Review: Game of Thrones ‘Sons of the Harpy’

The most recent outing of Game of Thrones, titled “Sons of the Harpy,” has one thing and one thing only on its mind – bloodshed. Finally realizing some of the dramatic build up over the first third of Season Five, this episode features extensive bloodletting, not of a massive battle type but of individual skirmishes that spill crimson rivers across the series’ world. While I’ve loved the political and storytelling intrigue of the past three episodes, it’s a nice turn to finally see some expertly choreographed fight sequences. After all, what’s a sword and sandal epic without its swords?

We kick off immediately following the previous episode, with Sir Jorah Mormont tossing a bound-and-gagged Tyrion Lannister into a stolen boat. Apparently, people were undecided after last week’s “I’m going to take you to the Queen” kidnapping, hypothesizing that Mormont was hauling Tyrion back to Cersei. As I immediately assumed, he’s taking him (conveniently) to Daenerys, presumably to curry favor with the Dragon Queen. More on this later…

Jaime Lannister arrives in Dorne – home of fighting and fucking, according to traveling companion Bronn – to rescue “his niece,” Myrcella. Even Bronn has a hard time buying that one. After arriving in Dorne toward the end of the episode, they are immediately accosted by a group of Dorne guards, and the first fight of the episode breaks out with Jaime and (mostly) Bronn hacking into the guards. It’s a little hard for Jaime, though, given his missing fighting hand. Also in Dorne, we are introduced to three of the daughters of the deceased Oberyn Martell, the Sand Snakes, a ruthless group of girls bent on revenge against the Lannisters for the death of their father. They are alerted to Jaime’s presence in Dorne by capturing, torturing, and killing the sea caption who brought him there.
_____
In the Game of Thrones episode review, who is Jaime Lannister's traveling companion on the way to Dorne?

| Supplied information |
_____
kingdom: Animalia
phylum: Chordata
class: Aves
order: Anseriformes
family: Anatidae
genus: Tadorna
_____
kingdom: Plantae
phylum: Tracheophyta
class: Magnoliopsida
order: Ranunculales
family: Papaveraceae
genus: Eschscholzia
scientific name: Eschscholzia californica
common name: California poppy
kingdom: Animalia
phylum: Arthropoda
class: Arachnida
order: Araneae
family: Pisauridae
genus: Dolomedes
_____
| Response to this exercise |
Bronn